Why do children do it?
In this position, children are able to achieve a wider base of support which increases trunk and hip stability. This position requires less postural control and activation of the trunk musculature which can allow the child to concentrate on playing or a given task. The child can also easily transition from crawling and standing. This tends to be a position of comfort for children with poor core stability and children/adults with femoral anteversion (inward twisting of the thigh bone).

Why is it considered bad?
Many healthcare professionals believe that this type of sitting can lead to orthopedic conditions, delay development of postural control and stability, create weakness in the back, hips, and abdominals, stress muscles and joint capsules of hips, and possibly delay gross motor skills, coordination, and balance.

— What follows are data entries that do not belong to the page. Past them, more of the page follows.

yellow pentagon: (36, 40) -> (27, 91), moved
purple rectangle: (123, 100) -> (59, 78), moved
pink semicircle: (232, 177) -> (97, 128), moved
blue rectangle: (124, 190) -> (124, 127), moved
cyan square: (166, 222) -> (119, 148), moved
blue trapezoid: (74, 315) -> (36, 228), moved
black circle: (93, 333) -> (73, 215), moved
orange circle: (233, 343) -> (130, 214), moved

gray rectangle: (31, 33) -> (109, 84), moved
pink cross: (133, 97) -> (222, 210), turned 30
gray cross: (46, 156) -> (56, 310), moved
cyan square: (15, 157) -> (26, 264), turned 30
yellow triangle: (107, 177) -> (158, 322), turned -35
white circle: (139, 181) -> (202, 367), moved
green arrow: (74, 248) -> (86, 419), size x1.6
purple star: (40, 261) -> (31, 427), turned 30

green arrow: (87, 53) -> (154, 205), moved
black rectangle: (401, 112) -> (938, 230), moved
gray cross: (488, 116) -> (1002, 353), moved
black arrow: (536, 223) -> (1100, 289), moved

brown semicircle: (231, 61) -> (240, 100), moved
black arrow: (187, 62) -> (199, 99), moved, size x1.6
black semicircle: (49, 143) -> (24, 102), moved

Other professionals believe that the reverse picture may be occurring. They believe children choose to sit in these positions due to underlying conditions such as femoral anteversion, low muscle tone, and muscle tightness.

What you can do?
Everything in moderation. If the child is transitioning in and out of different positions and occasionally chooses “W” sitting then this should not be concerning. But if the child is only sitting “W” style, then alternative positions should be utilized. In this instance, I urge you to encourage other positions like kneeling, ½ kneeling, long sitting, side sitting, cross legged (criss-cross applesauce), or a deep squat.